On weighted bidegree of polynomial automorphisms of $\mathbb C^2$
Volume 70 / 2022
Abstract
Let $F=(F_1,F_2):\mathbb C^2\rightarrow \mathbb C^2$ be a polynomial automorphism. It is well known that $\deg F_1\,|\, \deg F_2$ or $\deg F_2\,|\, \deg F_1$. On the other hand, if $(d_1,d_2)\in \mathbb N_+^2=(\mathbb N\setminus \{ 0 \} )^2$ is such that $d_1\,|\, d_2$ or $d_2\,|\, d_1$, then one can construct a polynomial automorphism $F=(F_1,F_2)$ of $\mathbb C^2$ with $\deg F_1=d_1$ and $\deg F_2=d_2$.

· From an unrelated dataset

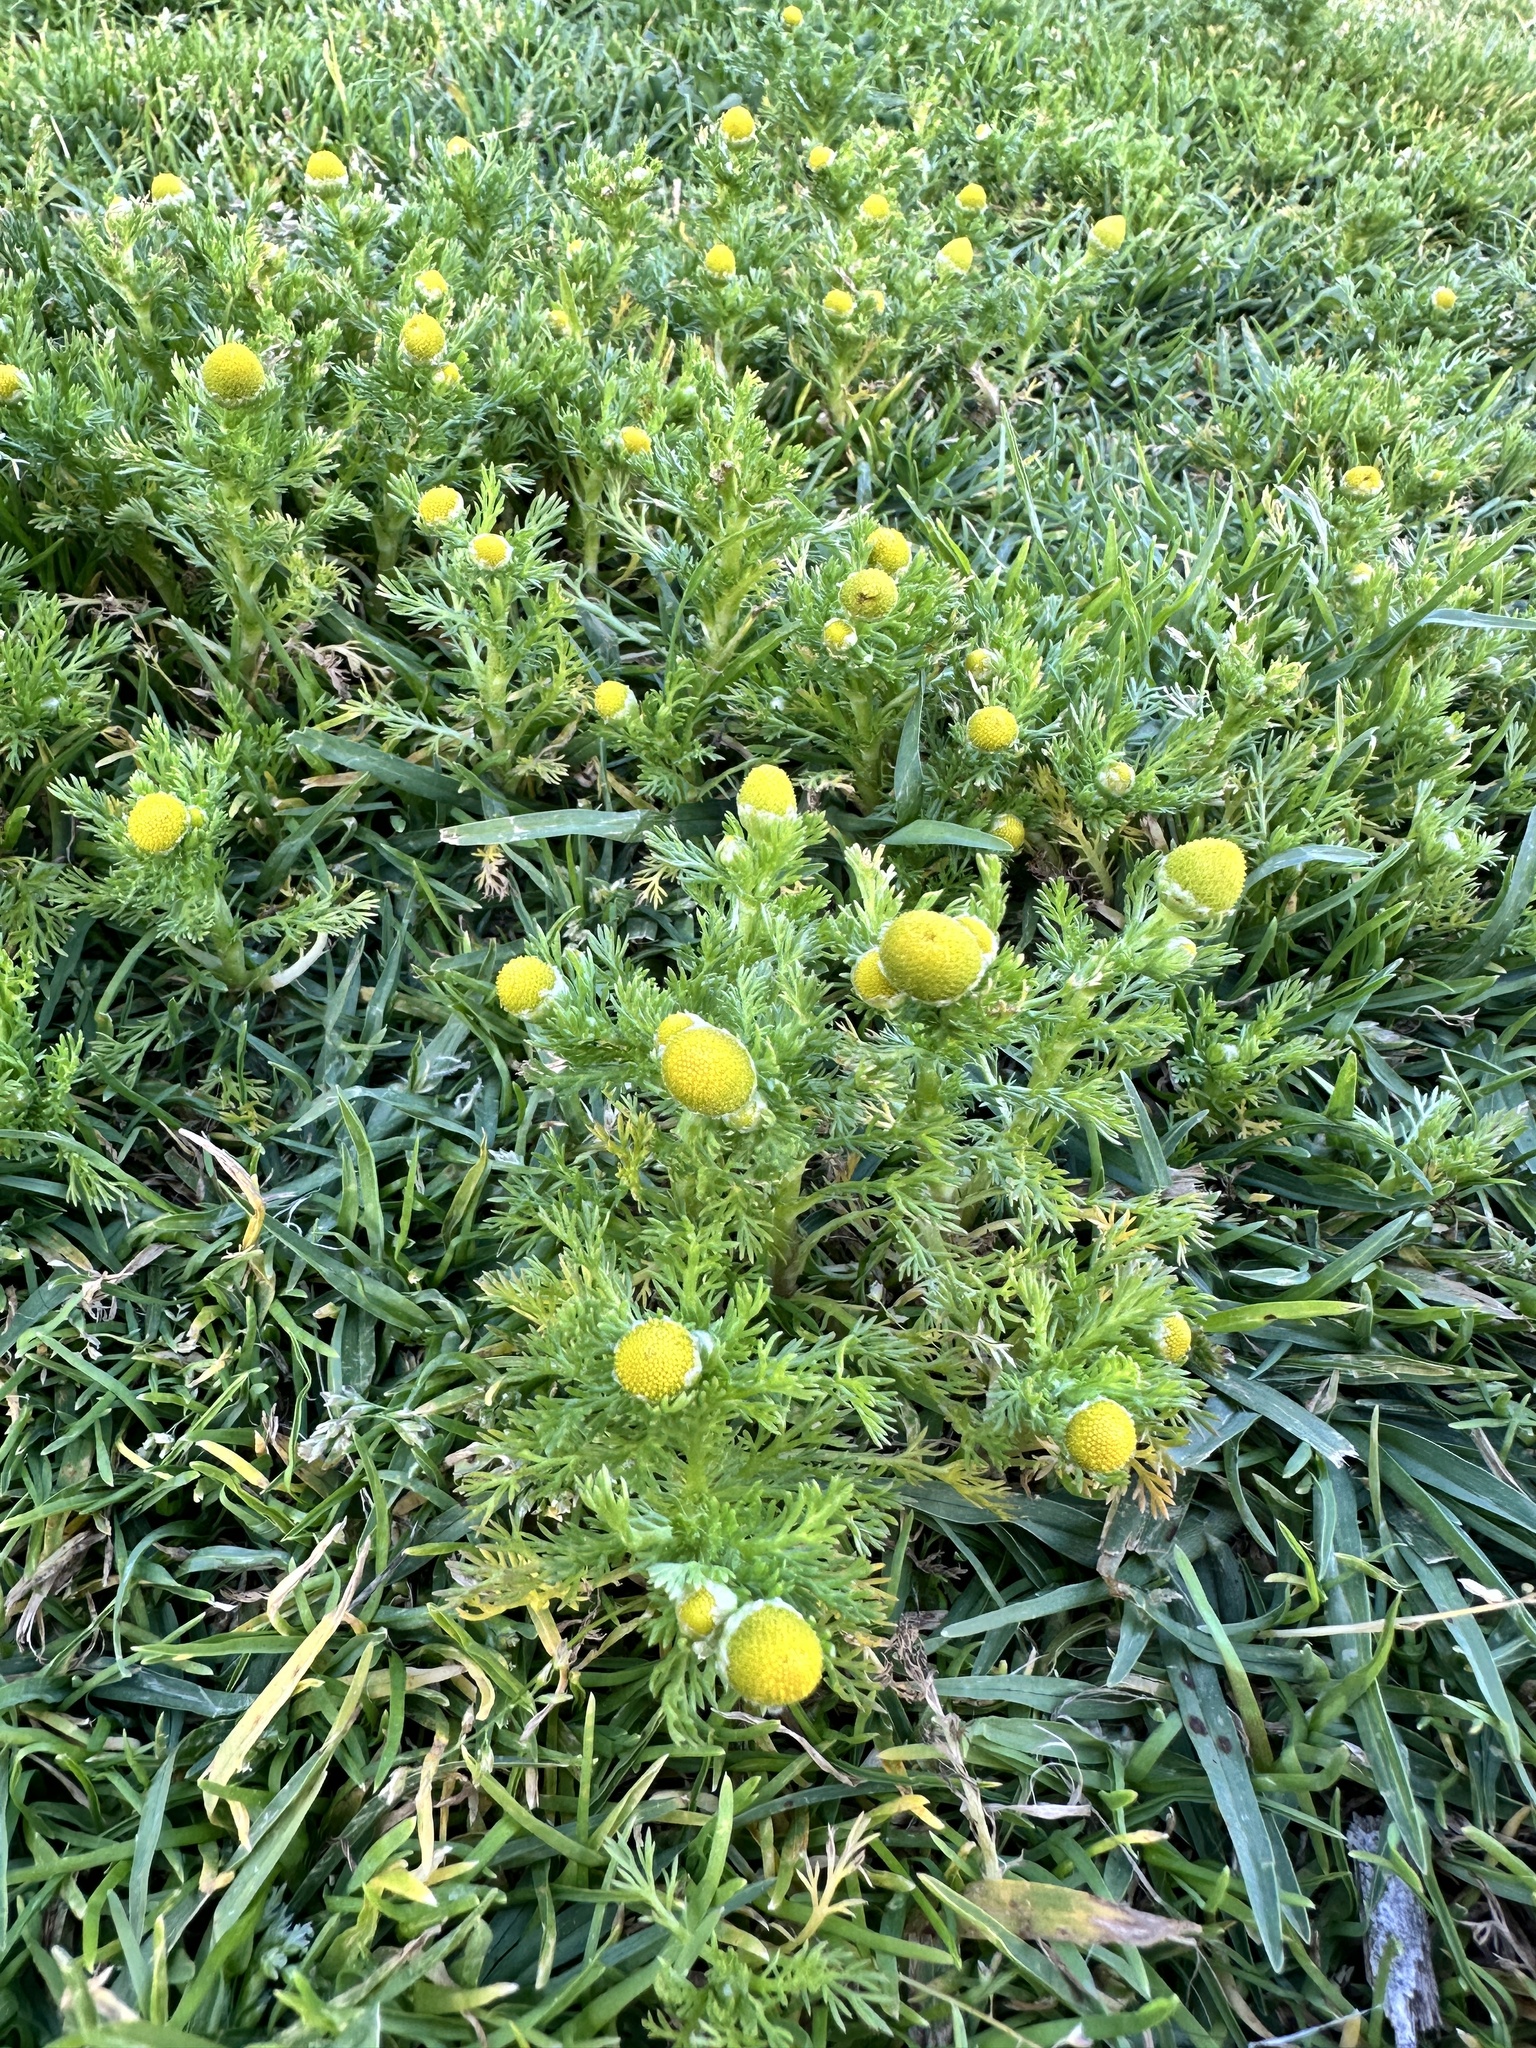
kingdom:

Let us fix $w=(w_1,w_2)\in \mathbb N_+^2$ and consider the weighted degree on $\mathbb C[x,y]$ with $\deg_w x=w_1$ and $\deg_w y=w_2$. In this note we address the structure of the set $\{ (\deg_w F_1,\deg_w F_2) : (F_1,F_2)$ is an automorphism of $\mathbb C^2\}$. This is a very first, but necessary, step in studying weighted multidegrees of polynomial automorphisms.